Dik Downey and Adam Blake look pretty much how we expect clowns to look, with over-sized trousers, too-big boots, red noses, and hair as if they’ve just stuck their fingers in a plug socket. And to begin with, they behave pretty much as we expect clowns to behave: all silly walks, happy-sad faces, and roping the audience in to playing squeaky-toy orchestra.
But then it starts to get weird. Not creepy-weird but meta-theatrical-weird. When Adam shines a torch into his face and adopts an evil grin, Dik accuses him of having crossed the line and strayed into scary-clown territory. Dik and Adam, we soon realise, don’t really know what they’re doing, and heading through the doorframe to ‘backstage’ (we can still see them, although Dik insists we can’t) to consult the script is only intermittently helpful. Not only this, but their very existence is subject to the whim of their foul-mouthed and sadistic boss, Poco, the archetypal ‘scary clown’, who exerts a puppet-master’s control over the pair, sending them into a hilarious, dark and dirty dance routine whenever they undermine his authority. Unsurprisingly, they want out.

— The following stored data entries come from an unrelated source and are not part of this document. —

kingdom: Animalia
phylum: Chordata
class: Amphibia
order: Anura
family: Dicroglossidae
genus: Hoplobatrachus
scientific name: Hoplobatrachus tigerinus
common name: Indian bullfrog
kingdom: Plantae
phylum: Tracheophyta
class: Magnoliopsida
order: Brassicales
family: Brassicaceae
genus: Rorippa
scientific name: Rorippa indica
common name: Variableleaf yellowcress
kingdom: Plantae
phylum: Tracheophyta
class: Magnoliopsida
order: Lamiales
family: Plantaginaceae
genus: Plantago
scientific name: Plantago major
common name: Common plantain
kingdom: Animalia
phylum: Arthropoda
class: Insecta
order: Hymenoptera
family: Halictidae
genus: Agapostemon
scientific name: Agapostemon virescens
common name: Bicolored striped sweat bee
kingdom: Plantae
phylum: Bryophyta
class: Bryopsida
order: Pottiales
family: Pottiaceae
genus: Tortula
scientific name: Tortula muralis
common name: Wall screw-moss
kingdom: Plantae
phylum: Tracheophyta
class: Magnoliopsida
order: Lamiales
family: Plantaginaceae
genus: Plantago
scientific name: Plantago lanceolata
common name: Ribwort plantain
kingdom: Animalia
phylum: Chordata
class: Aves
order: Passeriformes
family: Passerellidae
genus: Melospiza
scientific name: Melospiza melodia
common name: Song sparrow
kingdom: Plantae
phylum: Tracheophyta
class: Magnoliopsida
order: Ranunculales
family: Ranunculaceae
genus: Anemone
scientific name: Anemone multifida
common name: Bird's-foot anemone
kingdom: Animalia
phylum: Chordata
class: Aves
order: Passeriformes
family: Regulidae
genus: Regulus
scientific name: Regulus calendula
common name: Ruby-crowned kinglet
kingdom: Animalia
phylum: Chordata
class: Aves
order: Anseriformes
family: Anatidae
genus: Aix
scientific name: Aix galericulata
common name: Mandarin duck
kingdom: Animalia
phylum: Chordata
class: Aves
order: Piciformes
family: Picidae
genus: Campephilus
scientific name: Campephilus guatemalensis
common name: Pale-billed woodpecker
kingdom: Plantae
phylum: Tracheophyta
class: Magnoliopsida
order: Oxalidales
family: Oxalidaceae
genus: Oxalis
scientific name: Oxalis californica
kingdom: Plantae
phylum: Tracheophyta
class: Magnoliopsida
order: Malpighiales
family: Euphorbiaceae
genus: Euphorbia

Throughout, the show gleefully subverts our expectations of clowns and puppets and plays fast and loose with the boundaries of its theatrical world. There’s palpable relish in seeing what it’s possible to get away with, how far they’ll go and how far we’ll go with them. Pretty far, it turns out. We’re easily roped in to service their games and plots, whether that’s being romanced by a love-struck Adam or, in the case of the man sitting in the row in front of me, having shoes and socks forcibly removed by Dik so that he can demonstrate sock puppets. It’s joyfully anarchic.
At the heart of the show are two hugely generous and skilful performances, full of wit and vulnerability. Dik’s clown is at once naive and indignant, Adam’s by turns wistful and sardonic. They’re an endlessly watchable double act, manifesting all the unhealthily intense affection and antagonism of a codependent relationship.
Coulrophobics (those who fear clowns, of course) have nothing to fear: the pair’s subjugation by Poco is intriguing and bizarre rather than genuinely menacing, though a little more threat here might help propel the piece forward: their desperation to escape only really becomes apparent as a driver in the latter third of the show, when their failure to outwit Poco results in the ultimate humiliation (there is a warning in advance that the show contains full frontal nudity).
It’s sublimely entertaining and thoroughly deserved the extended applause it received from its full house, setting the bar high at the start of Bristol Puppetry Festival – a programme that asks us to expect the unexpected and consistently challenges what visual theatre is.